A directive obliging UK companies to include environmental and other information in annual reports will make sustainability a bigger priority for business leaders and investors alike

This post first appeared on the ENDS report

As of January 2017, more than 6,000 companies in Europe are preparing to comply with a new European directive on non-financial reporting, a major milestone in the path towards integrating sustainability, environmental and other non-financial disclosure into financial reporting.

Last year several countries across Europe, including the UK, Denmark, France and Italy, transposed into national law the Directive 2014/95/EU on disclosure of non-financial and diversity information by certain large undertakings and groups – also known as the NFR Directive.

This directive will be a gamechanger in increasing transparency and keeping companies accountable for their actions. It covers a variety of topics: environmental matters, social and employee aspects, respect for human rights, anti-corruption and bribery issues and diversity on the board.

The directive affects companies across Europe with 500 or more employees, mandating them to disclose information about their policies, the material risks associated with their actions and their initiatives impacting the environment, as well as other, human capital-related issues.

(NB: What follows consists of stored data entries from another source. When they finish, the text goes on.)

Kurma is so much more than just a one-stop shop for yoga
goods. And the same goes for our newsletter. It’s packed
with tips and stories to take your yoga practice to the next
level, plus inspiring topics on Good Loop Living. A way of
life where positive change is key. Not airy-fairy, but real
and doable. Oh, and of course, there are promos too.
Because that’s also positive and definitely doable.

While the directive provides clauses about where companies could report their non-financial information, the UK regulation goes further and mandates for it to be included in the annual report.

In the UK, the directive has been transposed with an amendment to the Companies Act 2006, now known as the Companies, Partnerships and Groups (Accounts and Non-Financial Reporting) Regulations 2016. Companies with fewer than 500 employees, which were already captured by the Companies Act 2006 will continue as before.

So, what changes for companies that were already disclosing this kind of information in annual reports? What we saw before the directive is hundreds of companies disclosing only part of the information now required, and sometimes not in the most useful way for investors to make decisions.

The Climate Disclosure Standards Board was created ten years ago to close this gap. We developed a framework to report climate change and environmental information to help companies provide clear, concise and consistent information to investors through their mainstream report, integrating the organisations’  environmental performance with their overall business strategy.

Last year we released the EU environmental reporting handbook to help firms navigate the requirements of the NFR Directive and use a series of case studies to show best practices and practical examples of what an integrated reporting of financial and non-financial information looks like.

For instance, we included the 2014 annual report of healthcare company AkzoNobel. The report clearly showed how the firm’s core principles and values were also reflected in indicators and performance areas, including a detailed outline of which sustainability topics the company focuses on – rating them according to their importance – and mapping each topic against qualitative and quantitative information. This allows investors and stakeholder to clearly  understand how sustainability becomes part of the company’s business strategy.

It’s important to show how your business’s impacts and dependencies on nature affect how you will create value in the future.

A recent report by the TEEB for Business Coalition showed that the global top 100 environmental externalities are costing the global economy around $4.7 trillion a year. Businesses have a unique opportunity to prove they are ready to tackle this issue.

As global markets and regulators move to deliver on the promises of the Paris Agreement, companies need to ensure they are best placed to make best use of opportunities the low-carbon economy is creating.